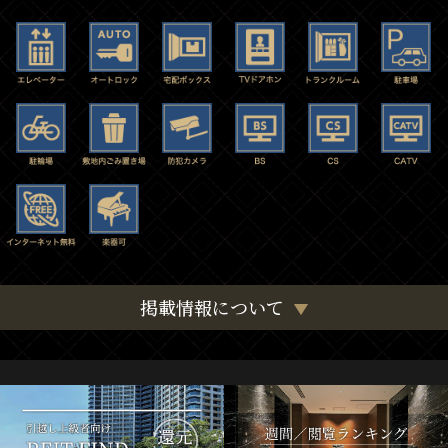
掲載情報について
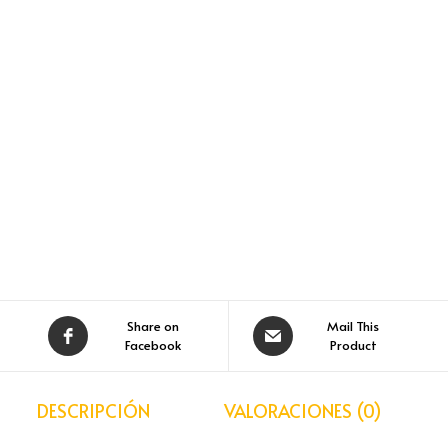
Share on
Mail This
Facebook
Product
DESCRIPCIÓN
VALORACIONES (0)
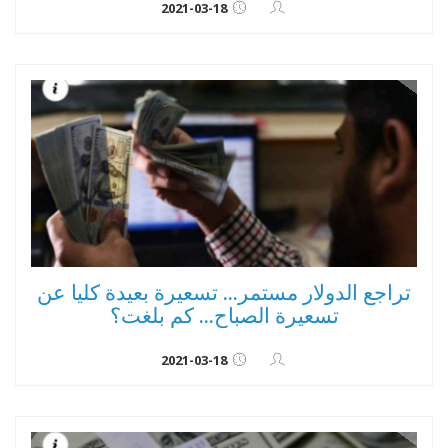
2021-03-18
تراجع الدولار مستمر... تسعيرة بعيدة كليا عن
تسعيرة الصباح... كم بلغت؟
2021-03-18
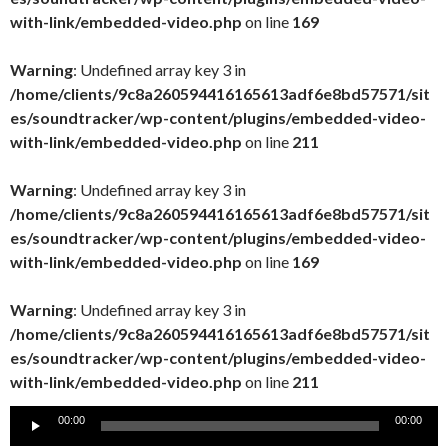
with-link/embedded-video.php
on line
169
Warning
: Undefined array key 3 in
/home/clients/9c8a260594416165613adf6e8bd57571/sit
es/soundtracker/wp-content/plugins/embedded-video-
with-link/embedded-video.php
on line
211
Warning
: Undefined array key 3 in
/home/clients/9c8a260594416165613adf6e8bd57571/sit
es/soundtracker/wp-content/plugins/embedded-video-
with-link/embedded-video.php
on line
169
Warning
: Undefined array key 3 in
/home/clients/9c8a260594416165613adf6e8bd57571/sit
es/soundtracker/wp-content/plugins/embedded-video-
with-link/embedded-video.php
on line
211
Lecteur
00:00
00:00
audio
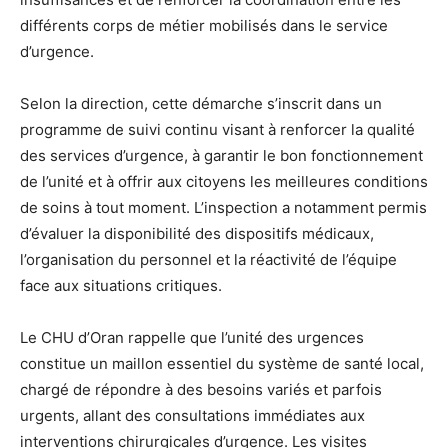
différents corps de métier mobilisés dans le service
d’urgence.
Selon la direction, cette démarche s’inscrit dans un
programme de suivi continu visant à renforcer la qualité
des services d’urgence, à garantir le bon fonctionnement
de l’unité et à offrir aux citoyens les meilleures conditions
de soins à tout moment. L’inspection a notamment permis
d’évaluer la disponibilité des dispositifs médicaux,
l’organisation du personnel et la réactivité de l’équipe
face aux situations critiques.
Le CHU d’Oran rappelle que l’unité des urgences
constitue un maillon essentiel du système de santé local,
chargé de répondre à des besoins variés et parfois
urgents, allant des consultations immédiates aux
interventions chirurgicales d’urgence. Les visites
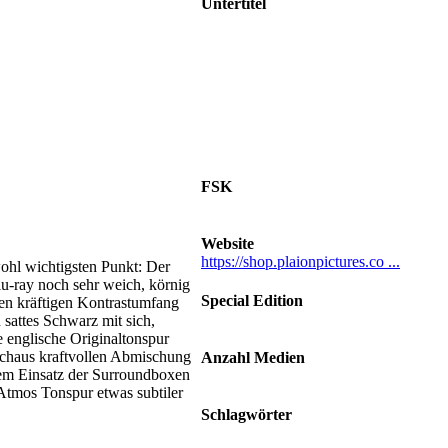
Untertitel
Arabisch, Chinesisch, Dänisch,
Deutsch, Englisch für
Hörgeschädigte, Finnisch,
Französisch, Italienisch, Koreanisch,
Lettisch, Litauisch, Niederländisch,
Norwegisch, Portugiesisch,
Schwedisch, Spanisch, Thailändisch,
Türkisch
FSK
Ab 16 Jahren
Website
https://shop.plaionpictures.co ...
ohl wichtigsten Punkt: Der
u-ray noch sehr weich, körnig
Special Edition
n kräftigen Kontrastumfang
Limited Steelbook
 sattes Schwarz mit sich,
 englische Originaltonspur
rchaus kraftvollen Abmischung
Anzahl Medien
dem Einsatz der Surroundboxen
1 Disc
Atmos Tonspur etwas subtiler
Schlagwörter
Schlange • Jagd • Amazonas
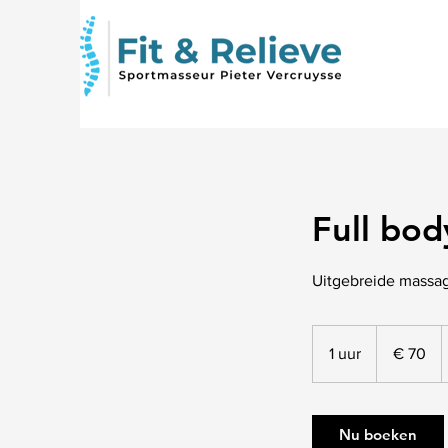
Full bo
Uitgebreide massag
70
euro
1 uur
1
€ 70
u
u
Nu boeken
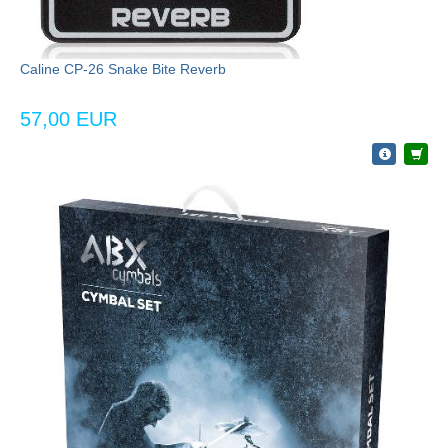
Caline CP-26 Snake Bite Reverb
57,00 EUR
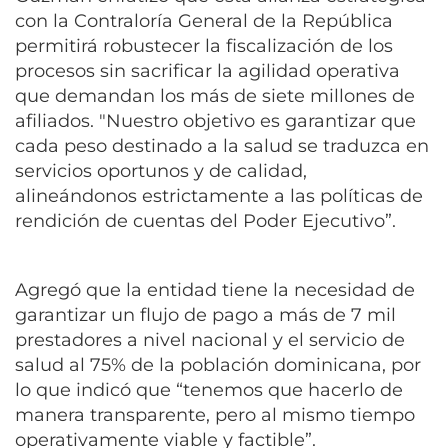
con la Contraloría General de la República
permitirá robustecer la fiscalización de los
procesos sin sacrificar la agilidad operativa
que demandan los más de siete millones de
afiliados. "Nuestro objetivo es garantizar que
cada peso destinado a la salud se traduzca en
servicios oportunos y de calidad,
alineándonos estrictamente a las políticas de
rendición de cuentas del Poder Ejecutivo”.
Agregó que la entidad tiene la necesidad de
garantizar un flujo de pago a más de 7 mil
prestadores a nivel nacional y el servicio de
salud al 75% de la población dominicana, por
lo que indicó que “tenemos que hacerlo de
manera transparente, pero al mismo tiempo
operativamente viable y factible”.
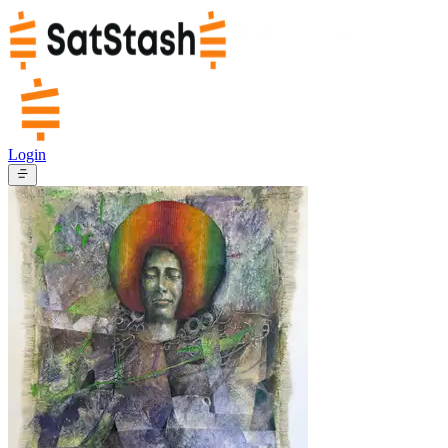
Login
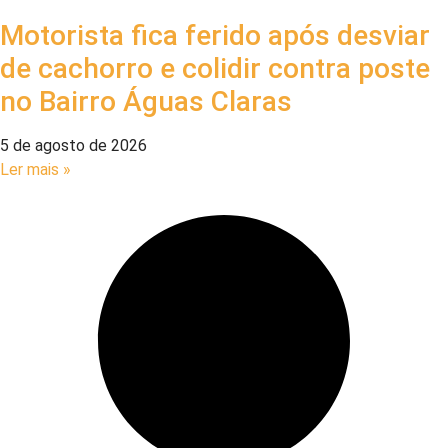
Motorista fica ferido após desviar
de cachorro e colidir contra poste
no Bairro Águas Claras
5 de agosto de 2026
Ler mais »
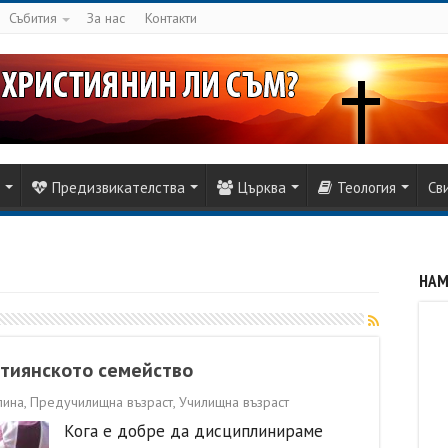
Събития
За нас
Контакти
Предизвикателства
Църква
Теология
Св
НАМ
стиянското семейство
лина
,
Предучилищна възраст
,
Училищна възраст
Кога е добре да дисциплинираме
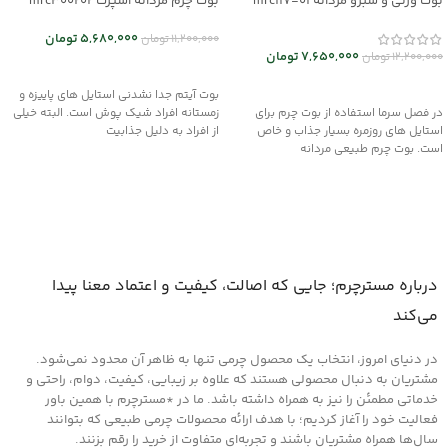
بوت ورنی و شبرو مردانه mrc117-01
بوت چرم مردانه اسپرت mrc300202
5,680,000
تومان
11,200,000
تومان
7,650,000
تومان
12,200,000
تومان
انتخاب گزینه ها
انتخاب گزینه ها
بوت آیتم جدا نشدنی استایل های پاییزه و
در فصل سرما استفاده از بوت چرم برای
زمستانه افراد شیک پوش است. البته خیلی
استایل های روزمره بسیار جذاب و خاص
از افراد به دلیل جذابیت
است. بوت چرم طبیعی مردانه
درباره مسترچرم؛ جایی که اصالت، کیفیت و اعتماد معنا پیدا
می‌کند
در دنیای امروز، انتخاب یک محصول چرمی تنها به ظاهر آن محدود نمی‌شود.
مشتریان به دنبال محصولی هستند که علاوه بر زیبایی، کیفیت، دوام، راحتی و
خدماتی مطمئن را نیز به همراه داشته باشد. ما در *مسترچرم با همین باور
فعالیت خود را آغاز کردیم؛ با هدف ارائه محصولات چرمی طبیعی که بتوانند
سال‌ها همراه مشتریان باشند و تجربه‌ای متفاوت از خرید را رقم بزنند.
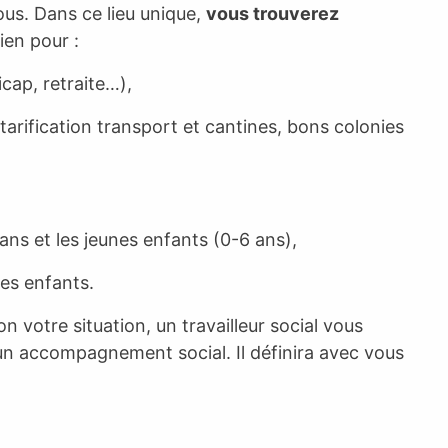
us. Dans ce lieu unique,
vous trouverez
ien pour :
cap, retraite…),
, tarification transport et cantines, bons colonies
ns et les jeunes enfants (0-6 ans),
des enfants.
n votre situation, un travailleur social vous
n accompagnement social. Il définira avec vous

________________

Rewrite the lines above, swapping each "Warning" for "Notice" and leaving everything else as it is. Omit the pictures from your answer.

• [Output below]
掲載情報について
Share on
Mail This
Facebook
Product
DESCRIPCIÓN
VALORACIONES (0)
2021-03-18
تراجع الدولار مستمر... تسعيرة بعيدة كليا عن
تسعيرة الصباح... كم بلغت؟
2021-03-18
with-link/embedded-video.php
on line
169
Notice
: Undefined array key 3 in
/home/clients/9c8a260594416165613adf6e8bd57571/sit
es/soundtracker/wp-content/plugins/embedded-video-
with-link/embedded-video.php
on line
211
Notice
: Undefined array key 3 in
/home/clients/9c8a260594416165613adf6e8bd57571/sit
es/soundtracker/wp-content/plugins/embedded-video-
with-link/embedded-video.php
on line
169
Notice
: Undefined array key 3 in
/home/clients/9c8a260594416165613adf6e8bd57571/sit
es/soundtracker/wp-content/plugins/embedded-video-
with-link/embedded-video.php
on line
211
Lecteur
00:00
00:00
audio
différents corps de métier mobilisés dans le service
d’urgence.
Selon la direction, cette démarche s’inscrit dans un
programme de suivi continu visant à renforcer la qualité
des services d’urgence, à garantir le bon fonctionnement
de l’unité et à offrir aux citoyens les meilleures conditions
de soins à tout moment. L’inspection a notamment permis
d’évaluer la disponibilité des dispositifs médicaux,
l’organisation du personnel et la réactivité de l’équipe
face aux situations critiques.
Le CHU d’Oran rappelle que l’unité des urgences
constitue un maillon essentiel du système de santé local,
chargé de répondre à des besoins variés et parfois
urgents, allant des consultations immédiates aux
interventions chirurgicales d’urgence. Les visites
Untertitel
Arabisch, Chinesisch, Dänisch,
Deutsch, Englisch für
Hörgeschädigte, Finnisch,
Französisch, Italienisch, Koreanisch,
Lettisch, Litauisch, Niederländisch,
Norwegisch, Portugiesisch,
Schwedisch, Spanisch, Thailändisch,
Türkisch
FSK
Ab 16 Jahren
Website
https://shop.plaionpictures.co ...
ohl wichtigsten Punkt: Der
u-ray noch sehr weich, körnig
Special Edition
n kräftigen Kontrastumfang
Limited Steelbook
 sattes Schwarz mit sich,
 englische Originaltonspur
rchaus kraftvollen Abmischung
Anzahl Medien
dem Einsatz der Surroundboxen
1 Disc
Atmos Tonspur etwas subtiler
Schlagwörter
Schlange • Jagd • Amazonas
Full bo
Uitgebreide massag
70
euro
1 uur
1
€ 70
u
u
Nu boeken
Caline CP-26 Snake Bite Reverb
57,00 EUR
con la Contraloría General de la República
permitirá robustecer la fiscalización de los
procesos sin sacrificar la agilidad operativa
que demandan los más de siete millones de
afiliados. "Nuestro objetivo es garantizar que
cada peso destinado a la salud se traduzca en
servicios oportunos y de calidad,
alineándonos estrictamente a las políticas de
rendición de cuentas del Poder Ejecutivo”.
Agregó que la entidad tiene la necesidad de
garantizar un flujo de pago a más de 7 mil
prestadores a nivel nacional y el servicio de
salud al 75% de la población dominicana, por
lo que indicó que “tenemos que hacerlo de
manera transparente, pero al mismo tiempo
operativamente viable y factible”.
Login
Motorista fica ferido após desviar
de cachorro e colidir contra poste
no Bairro Águas Claras
5 de agosto de 2026
Ler mais »
Събития
За нас
Контакти
Предизвикателства
Църква
Теология
Св
НАМ
стиянското семейство
лина
,
Предучилищна възраст
,
Училищна възраст
Кога е добре да дисциплинираме
بوت ورنی و شبرو مردانه mrc117-01
بوت چرم مردانه اسپرت mrc300202
5,680,000
تومان
11,200,000
تومان
7,650,000
تومان
12,200,000
تومان
انتخاب گزینه ها
انتخاب گزینه ها
بوت آیتم جدا نشدنی استایل های پاییزه و
در فصل سرما استفاده از بوت چرم برای
زمستانه افراد شیک پوش است. البته خیلی
استایل های روزمره بسیار جذاب و خاص
از افراد به دلیل جذابیت
است. بوت چرم طبیعی مردانه
درباره مسترچرم؛ جایی که اصالت، کیفیت و اعتماد معنا پیدا
می‌کند
در دنیای امروز، انتخاب یک محصول چرمی تنها به ظاهر آن محدود نمی‌شود.
مشتریان به دنبال محصولی هستند که علاوه بر زیبایی، کیفیت، دوام، راحتی و
خدماتی مطمئن را نیز به همراه داشته باشد. ما در *مسترچرم با همین باور
فعالیت خود را آغاز کردیم؛ با هدف ارائه محصولات چرمی طبیعی که بتوانند
سال‌ها همراه مشتریان باشند و تجربه‌ای متفاوت از خرید را رقم بزنند.
us. Dans ce lieu unique,
vous trouverez
ien pour :
cap, retraite…),
, tarification transport et cantines, bons colonies
ns et les jeunes enfants (0-6 ans),
des enfants.
n votre situation, un travailleur social vous
n accompagnement social. Il définira avec vous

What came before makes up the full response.